Il vient de réaliser un tableau des SCPI ayant investi « au moins 20% de leur patrimoine hors de France ».
« J’ai mis le rendement brut de fiscalité sur lequel elles communiquent massivement, mais pas toujours également de manière claire sur le net », explique-t-il.
« L’avantage des SCPI investies à l’étranger est de bénéficier d’une fiscalité adoucie, par exemple sans les prélèvements sociaux de 17,2%, explique-t-il.
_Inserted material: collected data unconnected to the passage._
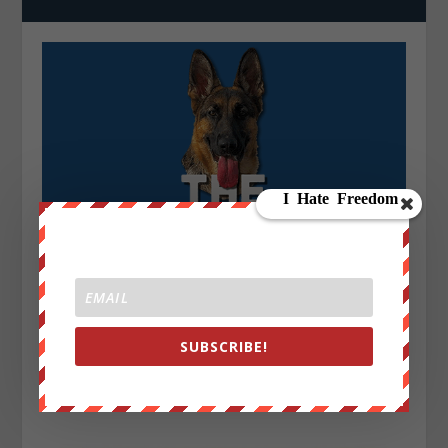
SUBSCRIBE!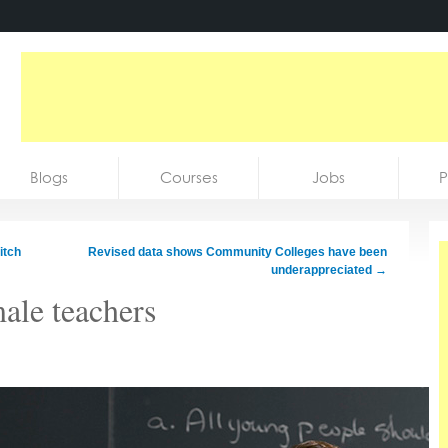
Blogs
Courses
Jobs
P
itch
Revised data shows Community Colleges have been
underappreciated
→
ale teachers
Et une partie de la fiscalité est payée par la SCPI, mais attention à la déception entre ce qui est annoncé et la réalité. »
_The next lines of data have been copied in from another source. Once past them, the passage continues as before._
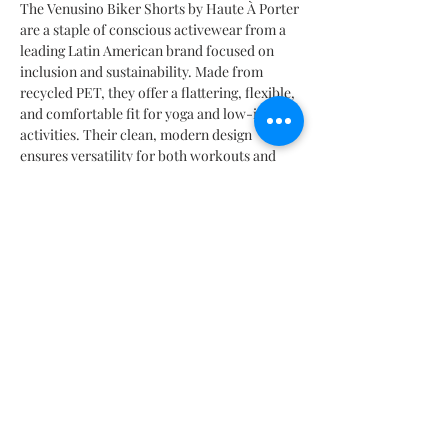
The Venusino Biker Shorts by Haute À Porter
are a staple of conscious activewear from a
leading Latin American brand focused on
inclusion and sustainability. Made from
recycled PET, they offer a flattering, flexible,
and comfortable fit for yoga and low-impact
activities. Their clean, modern design
ensures versatility for both workouts and
urban outfits. Choose style without
compromise. A limited-edition piece crafted
responsibly in Mexico.
INFORMACIÓN DEL PRODUCTO
Composición 20% EA | 80% PL
TABLA DE MEDIDAS
Especificaciones de lavado
De preferencia lavar a mano o en ciclos de lavado cortos
SIZES CHART | TABELLA TAGLIE | TABLA DE MEDIDAS |
y en versión delicada o suave |Temperatura del agua 30
TABLEAU DES TAILLES |
サイズ
表
C o 86F.
Mx: 26 | 28 | 30 | 32 | 34 | 36 | 38
No utilizar blanqueadores o detergentes con alto nivel de
It: 38 | 40 | 42 | 44 | 46 | 48 | 50
alcohol. Si se desea utilizar blanqueador, diluir una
On remarque que « là ou l’écart est le plus important est sur les SCPI du groupe Corum: Corum Origin 7,03% brut et 5,45% net, soit 22,47% de différence; Corum XL 5,84% brut et 4,65% net, soit 20,37% de différence; Eurion 6,16% brut et 4,77% net soit 22,56% de différence », commente Raphaël Oziel.
Interdire de vanter les performances inférieures à un an comme pour les Sicav
Je milite donc pour que les SCPI aient l’obligation d’afficher leur performance en brut de fiscalité étrangère, afin d’homogénéiser le tout comme le préconise l’ASPIM [ndlr L’Association française des Sociétés de Placement Immobilier (ASPIM), regroupant les gérants de fonds SCPI/OPCI ]; mais aussi en net, afin d’avoir une information parfaitement claire, précise et non trompeuse indiquée en pourcentage.
On ne peut pas demander autant de renseignements aux clients pour satisfaire la règlementation du conseil approprié, et être aussi léger sur un indicateur si déterminant dans le choix de leurs investissements.
conclut Raphaël Oziel
Dans sa vidéo polémique, Raphaël Oziel va plus loin et appelle à un dépoussiérage de la réglementation encadrant l’utilisation des performances dans le marketing des SCPI.
Comme pour les fonds d’investissements financiers, qui n’ont pas le droit de communiquer sur des performances inférieures à un an, on ne devrait pas permettre aux SCPI de mettre en avant des rendements annualisés réalisés sur des périodes de moins d’un an non significatives, ça remettrait les pendules à l’heure, plaidait-il en résumé il y a près d’un an. Mais pour ça, il faut que l’AMF ou certaines autorités se réveillent.
Ré-écoutez la conclusion de son interview, à partir de la minute 9’00.
En attendant, les SCPI continueront de ne pas vraiment fonctionner comme les autres fonds d’investissements.